Here is what happens when we change it to kde
.
It doesn't look so great, does it? We can mess around a bit with the styling to make that look a little better. I'm going to change the colormap to inferno
, add fill
and thresh
parameters, and change the half court styling a little bit.
cmap = plt.cm.inferno
joint_shot_chart = sns.jointplot(data=df, x='y_half', y='x_half',
kind='kde', space=0, fill=True, thresh=0, color=cmap(.2), cmap=cmap)
joint_shot_chart.figure.set_size_inches(12,11)
# A joint plot has 3 Axes, the first one called ax_joint
# is the one we want to draw our court onto
ax = joint_shot_chart.ax_joint
create_ncaa_half_court(ax=ax,
three_line='mens',
court_color='black',
lines_color='white',
paint_alpha=0,
inner_arc=True)
# Get rid of axis labels and tick marks
ax.set_xlabel('')
ax.set_ylabel('')
ax.tick_params(labelbottom='off', labelleft='off')
ax.set_title(f"Dayton Shot Attempts\n(2024-2025)", y=1.22, fontsize=18)
That's better. See the jointplot docs for more styles, examples, and customizations.

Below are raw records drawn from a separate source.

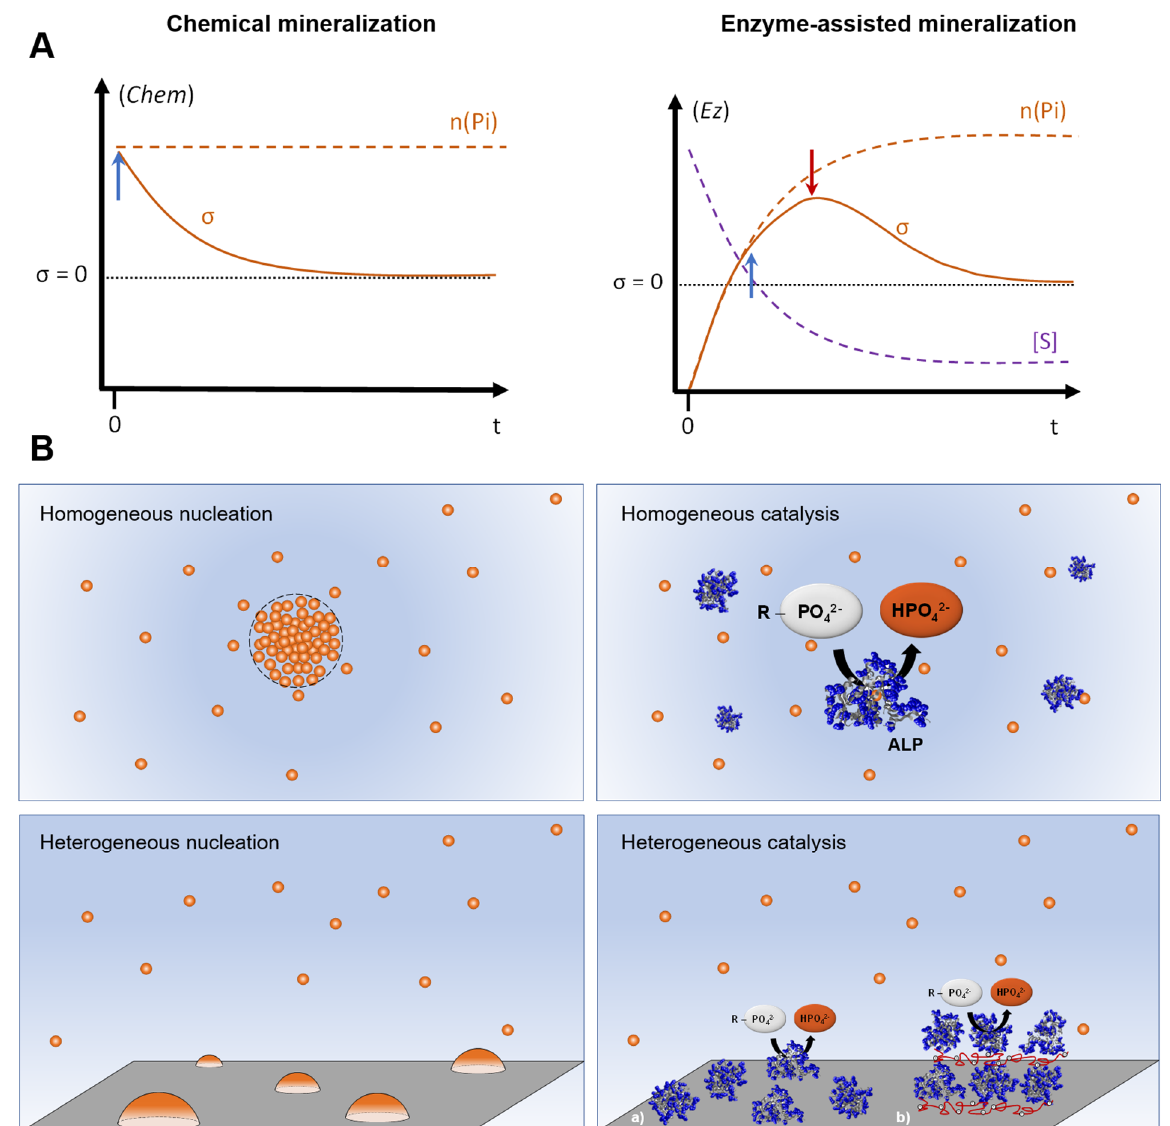
Figure 4. ( A ) Representation of examples of the schematic evolution with time of the supersaturation σ in the presence of an excess of Ca 2+ ions in the case of (left, Chem ) chemical mineralization without enzymes or (right, Ez ) enzyme-assisted mineralization. In the left panel, the phosphate ions (Pi) are generated through the consumption of substrate molecules (S). n(Pi) is the total quantity of Pi introduced in the solution. The blue arrows pointing up ( ↑ ) indicate the beginning of the mineralization process (at t = 0 for the case without enzyme), and the red arrow pointing down ( ↓ ) represents the moment where the Pi generation through the enzymatic process becomes slower than the Pi consumption due to the mineralization. ( B ) A simplified view depicting (left) chemical vs (right) enzyme-assisted mineralization and the different modes of CaP nucleation. (left, top): Formation of a nucleus from supersaturated solution through a dynamic and stochas- tic association of ion precursors (spheres), which then grows to mature bulk phase (adapted from [127]). (left, bottom): Heterogeneous nucleation of CaP mineral (hemispherical particles) driven by the surface energy of the support. (Right, top): Enzyme-assisted mineralization through homogeneous catalysis, where the enzyme (ALP) is present in the same phase as its substrate, ester phosphate and CaP ion precursors. (Right, bottom): Heterogeneous catalysis through immo- bilized enzymes on the support. Immobilization can be achieved by (a) appropriate surface functionalization that favors the interaction with enzyme (physical adsorption or covalent bonds) or (b) by using the sequential layer-by-layer assembly to embed a high number of enzymes and other biomacromolecules of interest. The multilayered film may then serve as a miniaturized bioreactor for mineralization.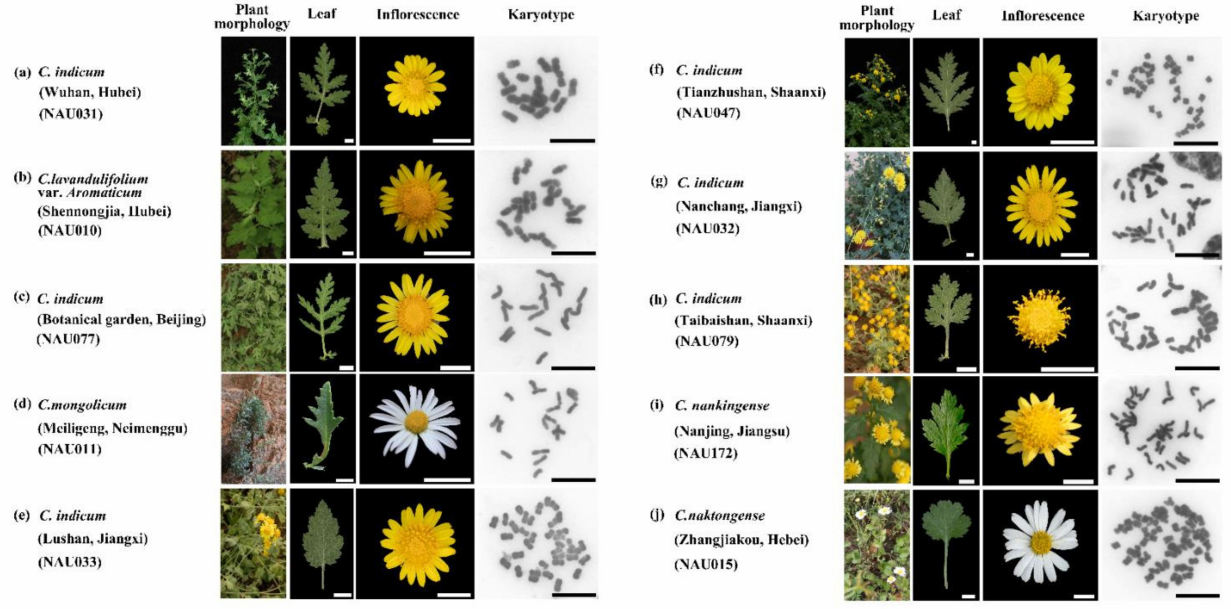
Figure 1. Identification of materials using cytogenetics (black bar = 10 µ m) and morphological analysis (white bar = 1 cm): ( a ) Chrysanthemum indicum (Wuhan, Hubei) (NAU031); ( b ) C. la- vandulifolium var. aromaticum (NAU010); ( c ) C. indicum (Botanical Garden, Beijing) (NAU077); ( d ) C. mongolicum (NAU011); ( e ) C. indicum (Lushan, Jiangxi) (NAU033); ( f ) C. indicum (Tianzhushan, Shaanxi) (NAU047); ( g ) C. indicum (Nanchang, Jiangxi) (NAU032); ( h ) C. indicum (Taibaishan, Shaanxi) (NAU079); ( i ) C. nankingense (NAU172); ( j ) C. naktongense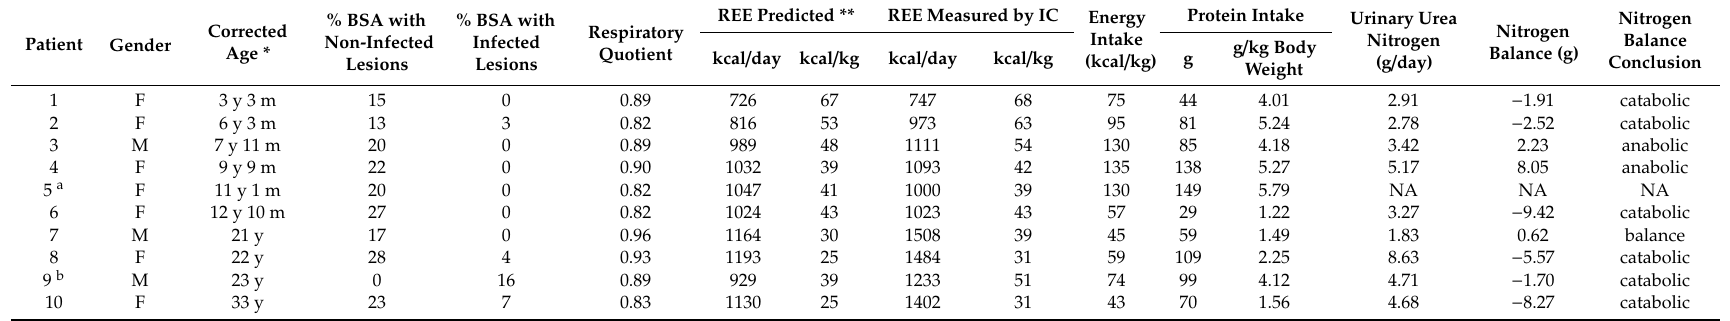
Table 3. Measured and predicted resting energy expenditure, energy intake, nitrogen balance, and their components in subjects with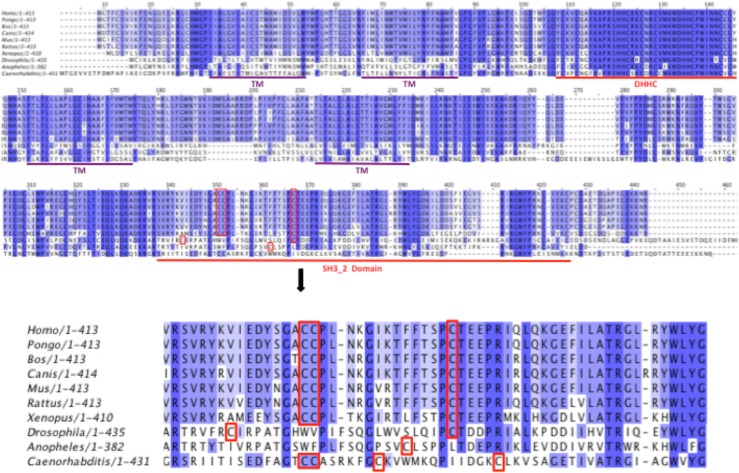
Alignment of DHHC6 sequences from different species.Identical amino acids are highlighted by dark blue. Palmitoylated cysteines are highlighted in red boxes. SH3-2 like domain and DHHC domains are underlined in red.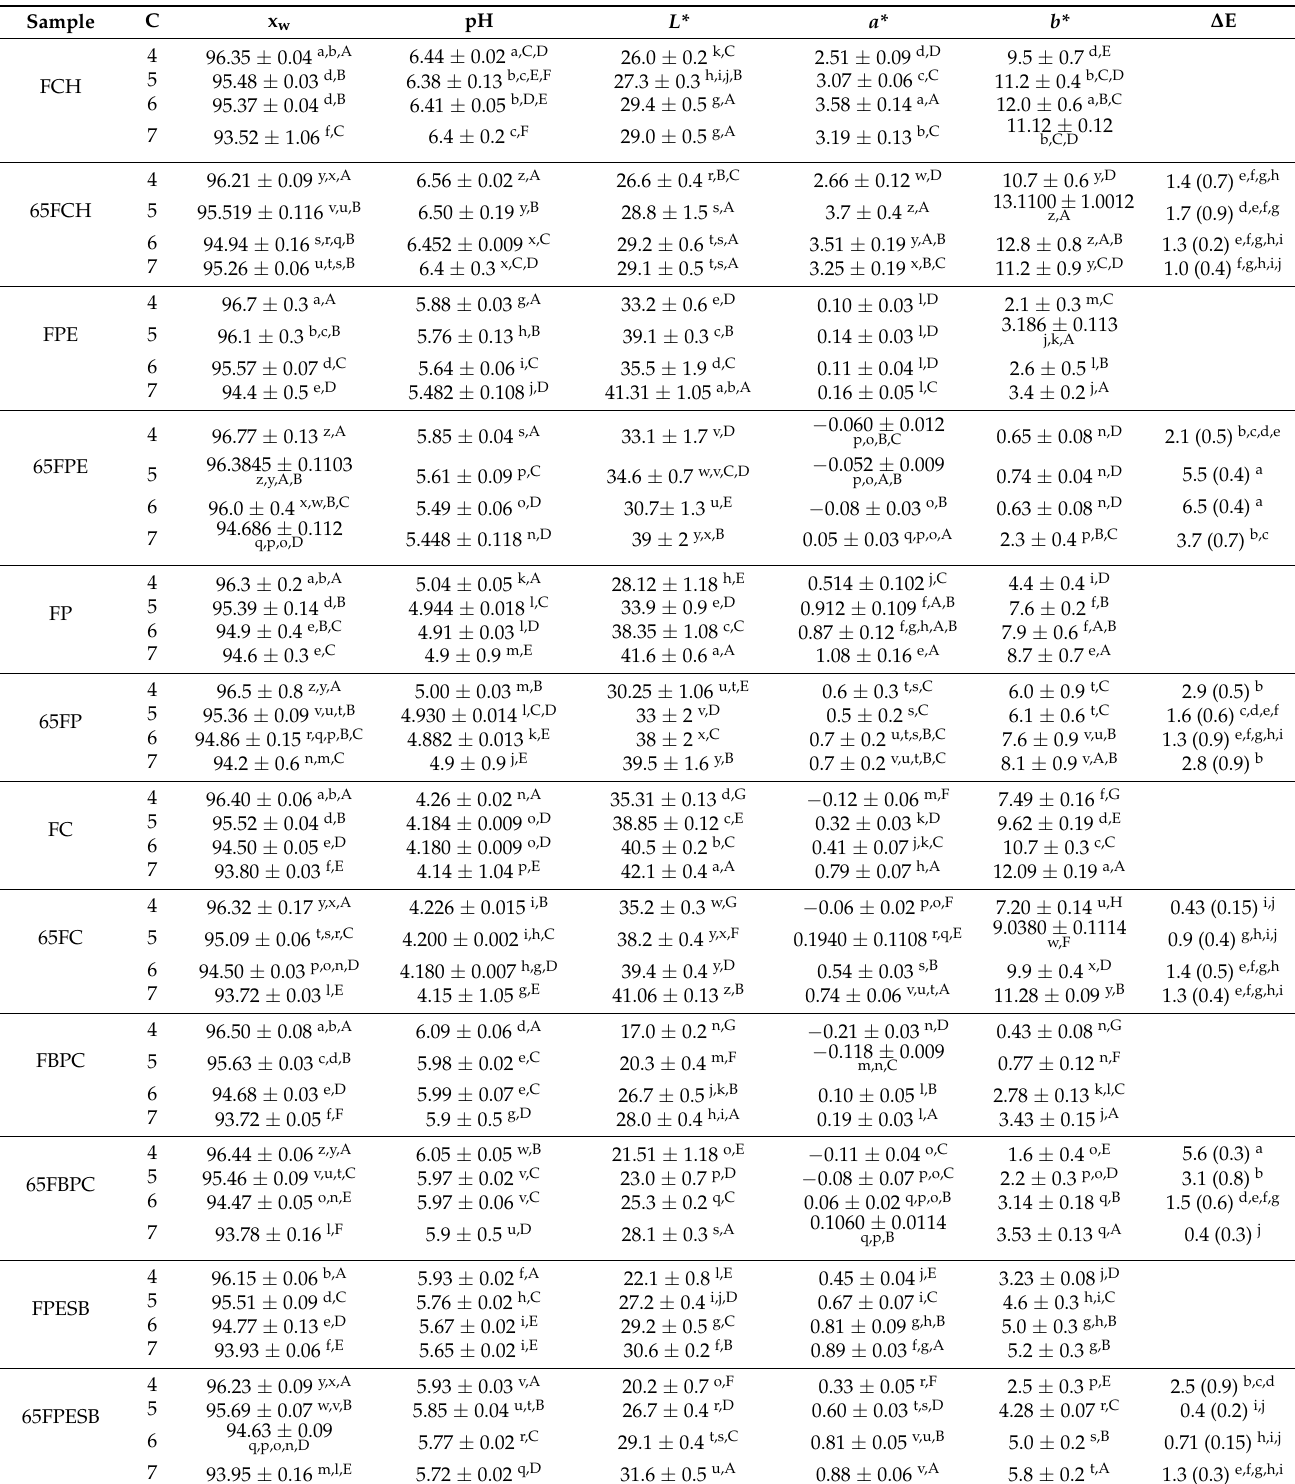
Table 4. Mean values ± standard deviations of the x w (g/100 g sample), pH and color parameters ( L *, a * and b *) of the formulated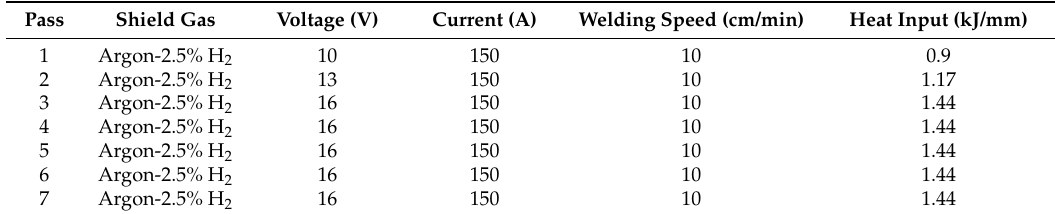
Table 3. Optimum welding conditions.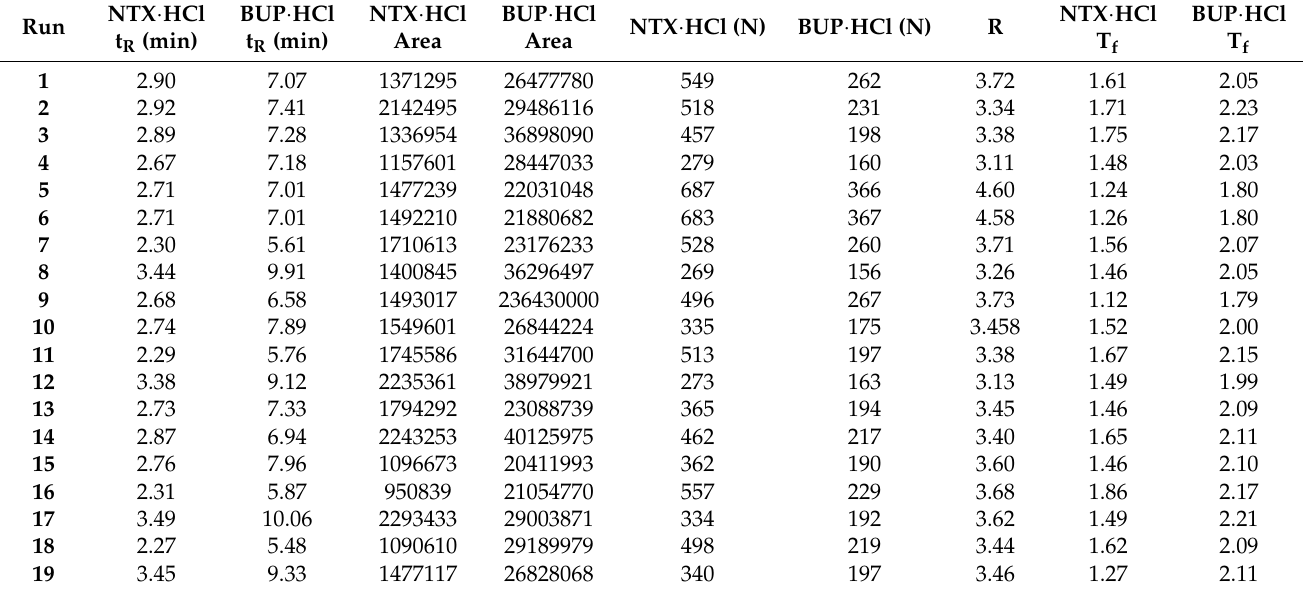
Table 7. Data of the responses obtained from the experiments of the experimental design.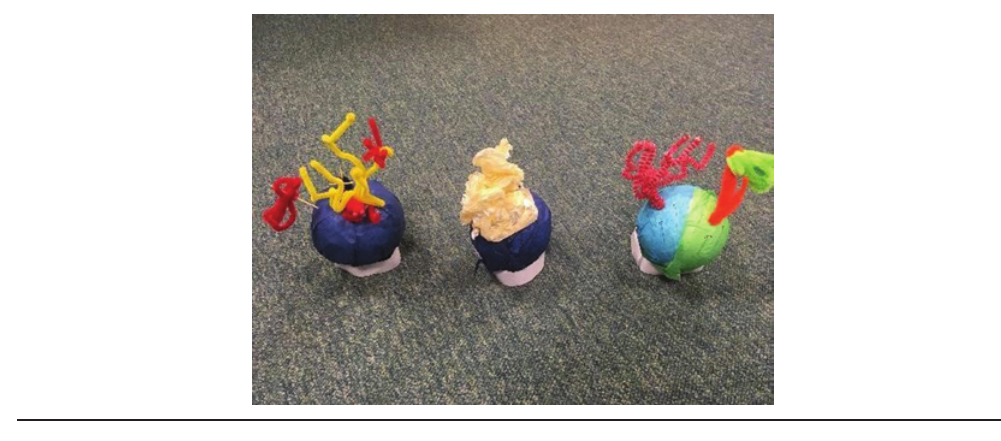
figure 3: a visual representation of research through three different lenses (photo: laurence De clippele)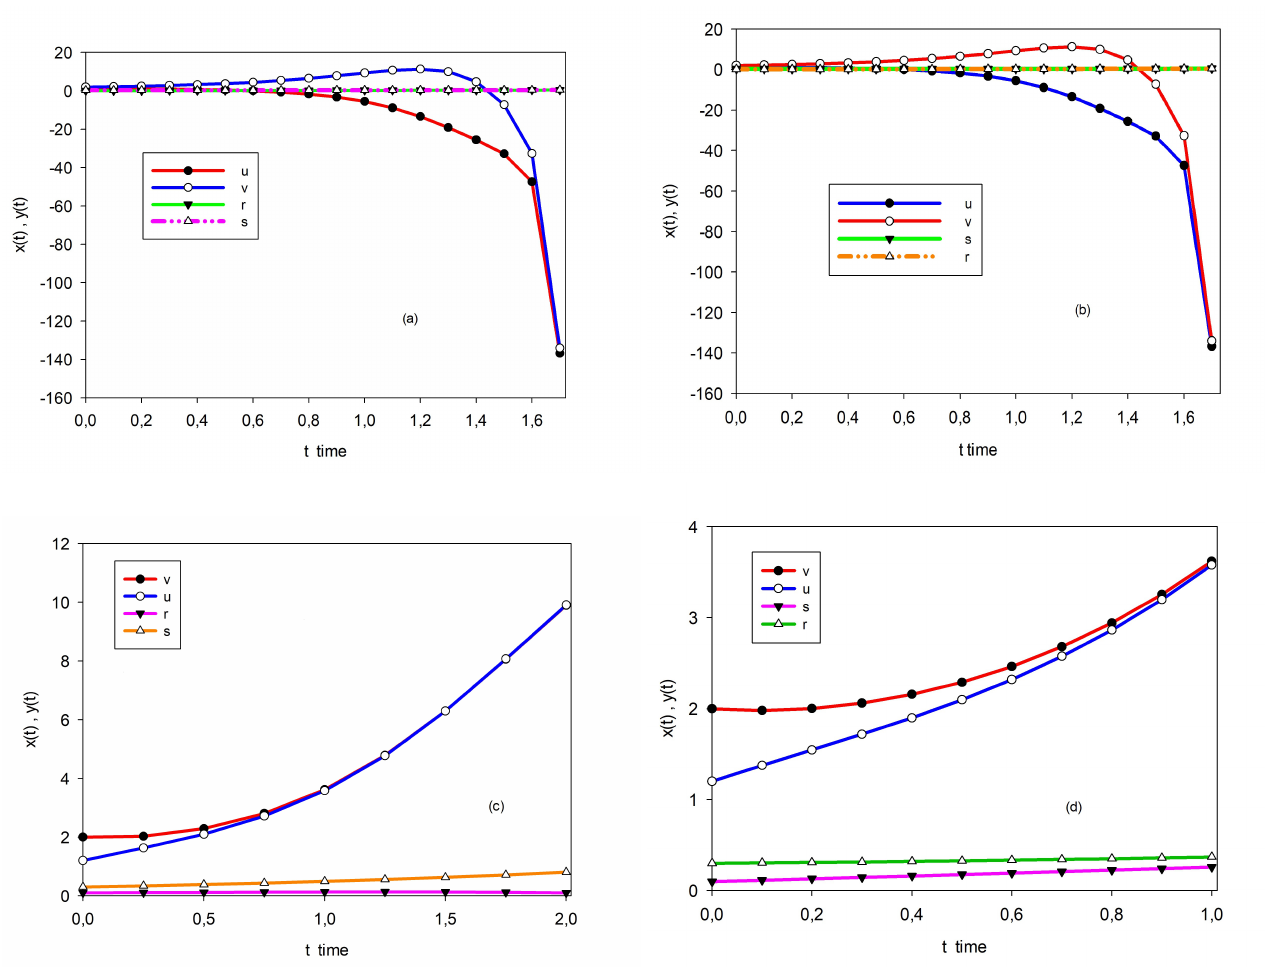
Fig. 2 Fuzzy solution of (4) for α =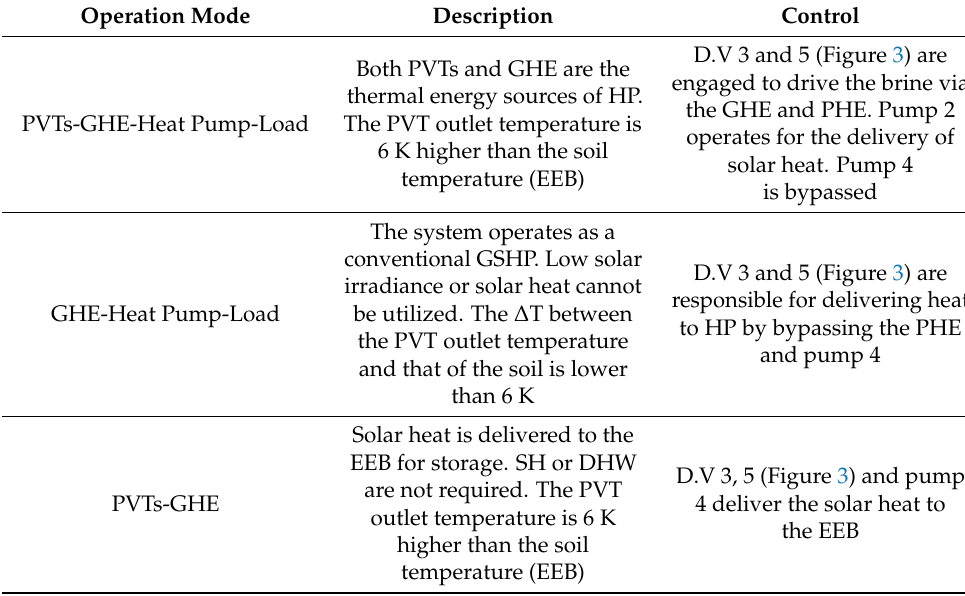
Table 1. The system’s main operation modes. Where: D.V is deviation valve; PHE is plate heat exchanger; and HP is heat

Conclusion and Further Reading
You should now be able to create shot location charts against an actual court using matplotlib
and seaborn
with the CBBD Python library. There are many ways to take this further:
- Plot multiple teams using subplots
- Plot made shots and missed shots side-by-side for the same team using subplots
- Apply the same code to plotting shot charts for specific players
- Find new styling and customizations
Lastly, I already cited Rob Mulla and his excellent Kaggle article and helper functions for plotting NCAA basketball courts. I'd be remiss if I also didn't shout Savvas Tjortjoglou as a drew a lot of inspiration from his article on plotting NBA shot charts.
As always, let me know what you think and happy coding!